Rise of Robotics

Robotic Process Automation or RPA is the future of finance where the finance team functions much faster than others on huge volume of repetitive task without an error and maintains a noteworthy audit trail and all that at no significant overhead costs.

The finance function is more likely to bend to the robot revolution now than ever before. A highly disruptive and transformative technology, robotic process automation (RPA) is here to take the tediousness out from the typical finance function. As the CFO’s role matures and it is imperative to become operationally competitive, they are either evaluat­ing the the possible benefits from this new technological innovation or in the midst of first implementations. RPA's significant potential to become a dif­ferentiator in the finance function has made the community curious.

A September 2015 report by ACCA, The Robots are Coming? Implications for Finance and Shared Services stated: “Finance leaders obsess about trans­formation levers – people, process and technology. But today’s solutions, save the requisite investment in an expensive ERP platform, have typi­cally leaned heavily on the equation of people and process – cheaper people located offshore delivering transac­tions, plus added process improve­ment equals significant savings.”  

Enter the robots. A very clever mar­keting tool, robots, robotics, robotics process automation, applied automa­tion – whatever you call it – conjures up an image of a machine replicating the activities of a human doing the work. It is evocative, it’s high tech, but most importantly, it’s emblematic of what some see as the next step in the evolution of business process delivery – fewer people in favour of intuitive, machine-based learning technologies, the report said.

With RPA emerging as a tech solu­tion capable of delivering multiple ben­efits including cost savings, enhanced accuracy, scalability, increased com­pliance, seamless collaboration in human-digital inter­actions, CFOs can now devote more time to reinventing their role as strategic decision-makers in the fast-changing financial landscape.  However, there is an underlying apprehension that many of the lower end finance jobs will vanish under the onslaught of robotics and automation.

Kalpana B, Partner and Head – Robot­ics and Cognitive Automation, KPMG in India, disagrees with the notion, “I don’t think it’s a threat to the finance function but I do think it will definitely change the way the finance function looks. Just like we didn’t think shared services would impact Bangalore’s unending traffic jams, similar to that you would have some kind of fallouts in the way the whole construct is in finance.” If we look at it in that way, one would also find that accounting and auditing would be fast extinct in the next eight years or so…"that’s what the fourth industrial revolution is all about”, she added. Kalpana believes that the way in which we conduct business will change and robotics will be very simi­lar to disruption like shared services or ERP and adds that we need to be pre­pared to do things in a different way.

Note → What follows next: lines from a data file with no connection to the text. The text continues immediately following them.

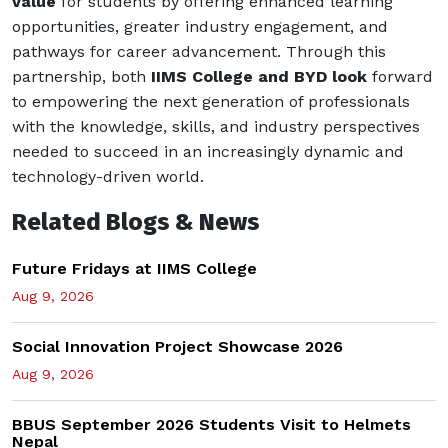
value
for students by offering enhanced learning
opportunities, greater industry engagement, and
pathways for career advancement. Through this
partnership, both
IIMS College and BYD look
forward
to empowering the next generation of professionals
with the knowledge, skills, and industry perspectives
needed to succeed in an increasingly dynamic and
technology-driven world.
Related Blogs & News
Future Fridays at IIMS College
Aug 9, 2026
Social Innovation Project Showcase 2026
Aug 9, 2026
BBUS September 2026 Students Visit to Helmets
Nepal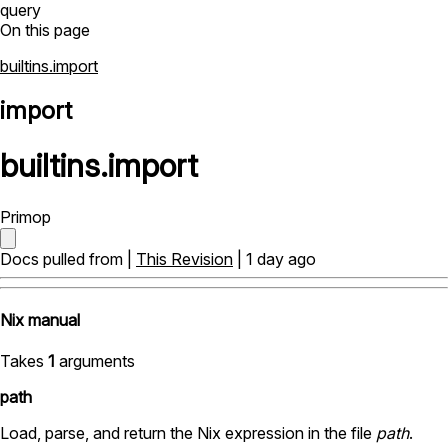
query
On this page
builtins.import
import
builtins
.
import
Primop
Docs pulled from |
This Revision
| 1 day ago
Nix manual
Takes
1
arguments
path
Load, parse, and return the Nix expression in the file
path
.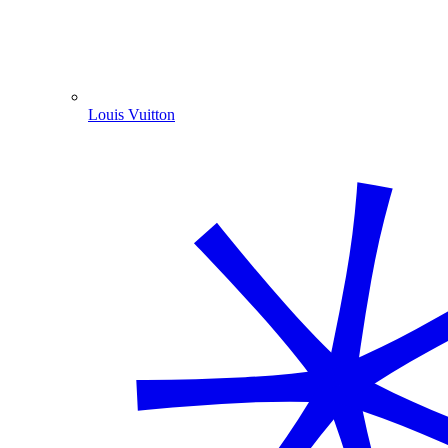
Louis Vuitton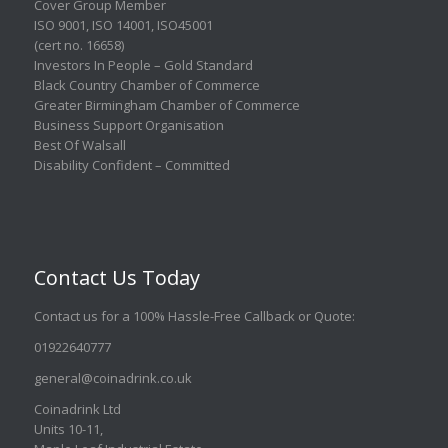
Cover Group Member
ISO 9001
,
ISO 14001
,
ISO45001
(cert no. 16658)
Investors In People – Gold Standard
Black Country Chamber of Commerce
Greater Birmingham Chamber of Commerce
Business Support Organisation
Best Of Walsall
Disability Confident – Committed
Contact Us Today
Contact us for a 100% Hassle-Free Callback or Quote
:
01922640777
general@coinadrink.co.uk
Coinadrink Ltd
Units 10-11,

As month-ends, quarter-ends and year-ends are extremely painful for most of the global companies or companies with multiple entities, the idea is to add to their human workforce a bot capability and create a flexible or a digital workforce. As Milan Sheth, Partner and National Leader – Technology Sector, Advisory Services, EY India, puts it, “People don’t talk about it for two reasons—one is it obviously leads to role reduction or redundancies so at least in India people don’t talk about it. The second aspect is that many of these organisations have over the years just run the processes in the same manner as they don’t have the right to change the processes end to end. So if you are doing a report to report process and you are doing reconciliations, it’s a creative use of where in your business you can reduce overtimes.”

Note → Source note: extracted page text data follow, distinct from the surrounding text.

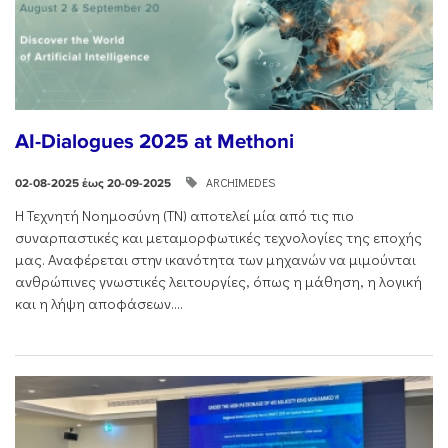
AI-Dialogues 2025 at Methoni
ARCHIMEDES
02-08-2025 έως 20-09-2025
Η Τεχνητή Νοημοσύνη (ΤΝ) αποτελεί μία από τις πιο
συναρπαστικές και μεταμορφωτικές τεχνολογίες της εποχής
μας. Αναφέρεται στην ικανότητα των μηχανών να μιμούνται
ανθρώπινες γνωστικές λειτουργίες, όπως η μάθηση, η λογική
και η λήψη αποφάσεων....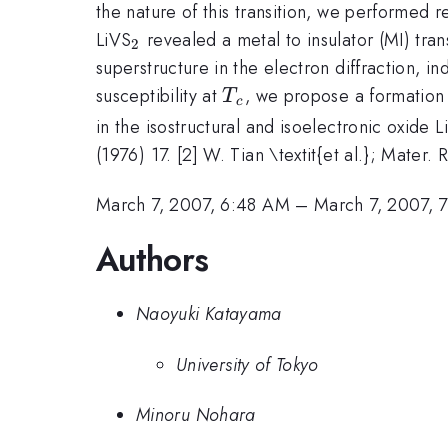
the nature of this transition, we performed r
_{2}
LiVS
revealed a metal to insulator (MI) tran
2
superstructure in the electron diffraction, i
T_{c}
susceptibility at
, we propose a formation 
T
c
in the isostructural and isoelectronic oxide 
(1976) 17. [2] W. Tian \textit{et al.}; Mater.
March 7, 2007, 6:48 AM
–
March 7, 2007, 
Authors
Naoyuki Katayama
University of Tokyo
Minoru Nohara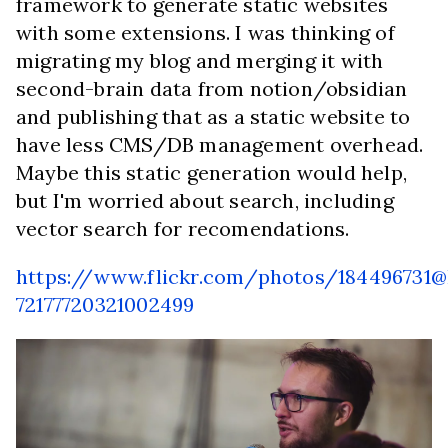
framework to generate static websites
with some extensions. I was thinking of
migrating my blog and merging it with
second-brain data from notion/obsidian
and publishing that as a static website to
have less CMS/DB management overhead.
Maybe this static generation would help,
but I'm worried about search, including
vector search for recomendations.
https://www.flickr.com/photos/184496731
72177720321002499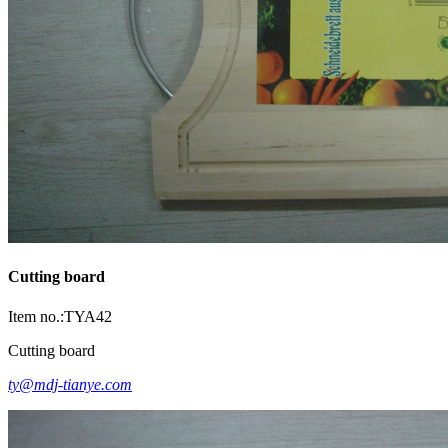
Cutting board
Item no.:TYA42
Cutting board
ty@mdj-tianye.com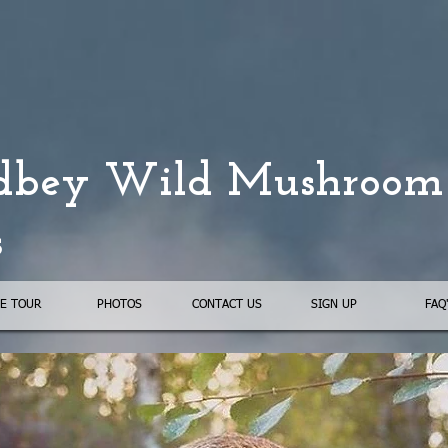
bey Wild Mushroom
s
E TOUR
PHOTOS
CONTACT US
SIGN UP
FAQ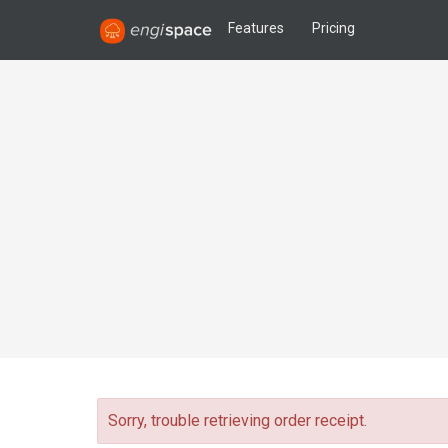
Features
Pricing
Sorry, trouble retrieving order receipt.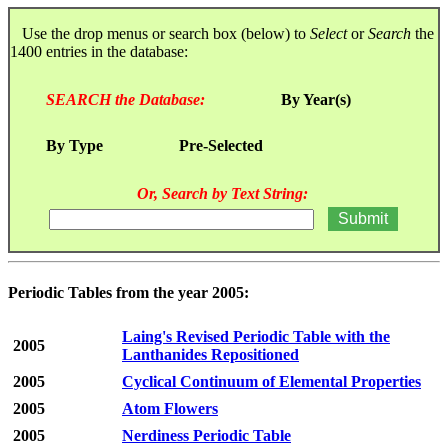
Use the drop menus or search box (below) to
Select
or
Search
the
1400 entries in the database:
SEARCH the Database:
By Year(s)
By Type
Pre-Selected
Or, Search by Text String:
Periodic Tables from the year 2005:
Laing's Revised Periodic Table with the
2005
Lanthanides Repositioned
2005
Cyclical Continuum of Elemental Properties
2005
Atom Flowers
2005
Nerdiness Periodic Table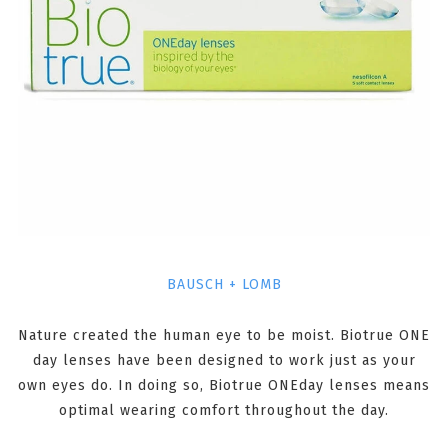
BAUSCH + LOMB
Nature created the human eye to be moist. Biotrue ONE
day lenses have been designed to work just as your
own eyes do. In doing so, Biotrue ONEday lenses means
optimal wearing comfort throughout the day.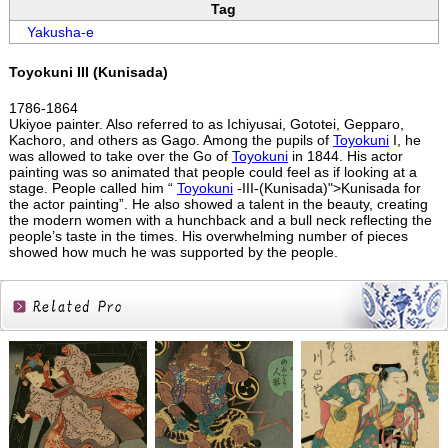
Tag
Yakusha-e
Toyokuni III (Kunisada)
1786-1864
Ukiyoe painter. Also referred to as Ichiyusai, Gototei, Gepparo,
Kachoro, and others as Gago. Among the pupils of
Toyokuni
I, he
was allowed to take over the Go of
Toyokuni
in 1844. His actor
painting was so animated that people could feel as if looking at a
stage. People called him “
Toyokuni
-III-(Kunisada)">Kunisada for
the actor painting”. He also showed a talent in the beauty, creating
the modern women with a hunchback and a bull neck reflecting the
people’s taste in the times. His overwhelming number of pieces
showed how much he was supported by the people.
Related
Products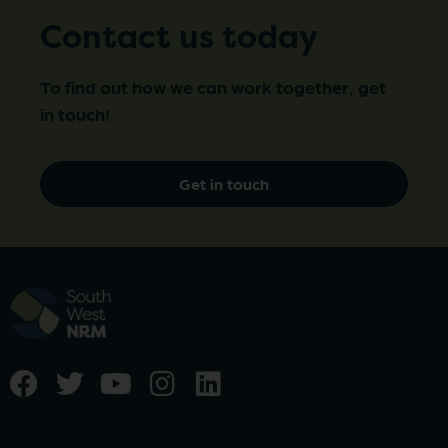
Contact us today
To find out how we can work together, get
in touch!
Get in touch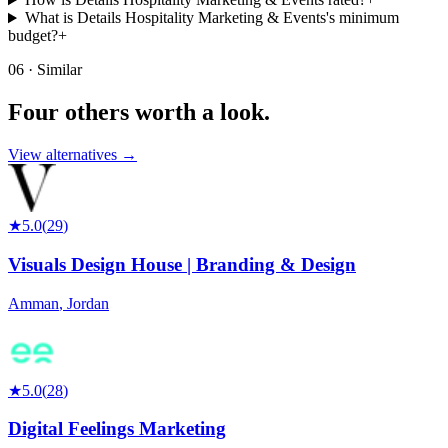
What is Details Hospitality Marketing & Events's minimum
budget?
+
06 · Similar
Four others worth
a look.
View alternatives →
★
5.0
(
29
)
Visuals Design House | Branding & Design
Amman
,
Jordan
★
5.0
(
28
)
Digital Feelings Marketing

He goes on to add, “Probably 12 months from now, people will proudly say that we have put 500 bots or 1,000 bots in our functions.”

RPA in Shared Services Environment
Shared services will likely be early adopt­ers because of large amount of repetitive processes which are prone to being done well by bots existing within shared services, according to Kush Ahuja, Head – Business Relations, ACCA.

“Within shared services also, if you can make a flow chart of a flow chart then you have the option of automat­ing that particular process,” he adds.

Though it is still early, Ahuja pre­dicts, “There will be a change in how the talent pool within shared services would need to upgrade itself to meet with what the robots can bring in.”

Transforming Talent Landscape
There is certainly a consensus among finance leaders that RPA is not a threat to the finance function, but how does it affect the talent landscape in the type of people you require in the finance function? “We do not see it as replac­ing humans…we see it as in addition to humans,” avers Sheth. “As there are peak loads that our finance team faces at every quarter-end or at every year-end, we have issues around significant volu­minous data so if you do reconciliation in our kind of a world you have couple of lakhs of invoices which have to be reconciled to the right client. Those are the activities I see that finance commu­nity can start exploring.”

Kalpana, on the other hand, feels that talent is stereotyped these days. “You will need to change that entire rooting of how an individual goes through a finance organisation, and therefore you will find that your entire job description is changing.”

Whatever humans do is done by robotics, whatever humans think is cognitive and whatever humans act is artificial intelligence, Sheth says. Even currently there are activities which the machine is doing, which is a thinking and a cognitive behaviour action.

Robotic process automation is the future, and the need of the hour is for finance function to prepare for it. There is no escaping the robots.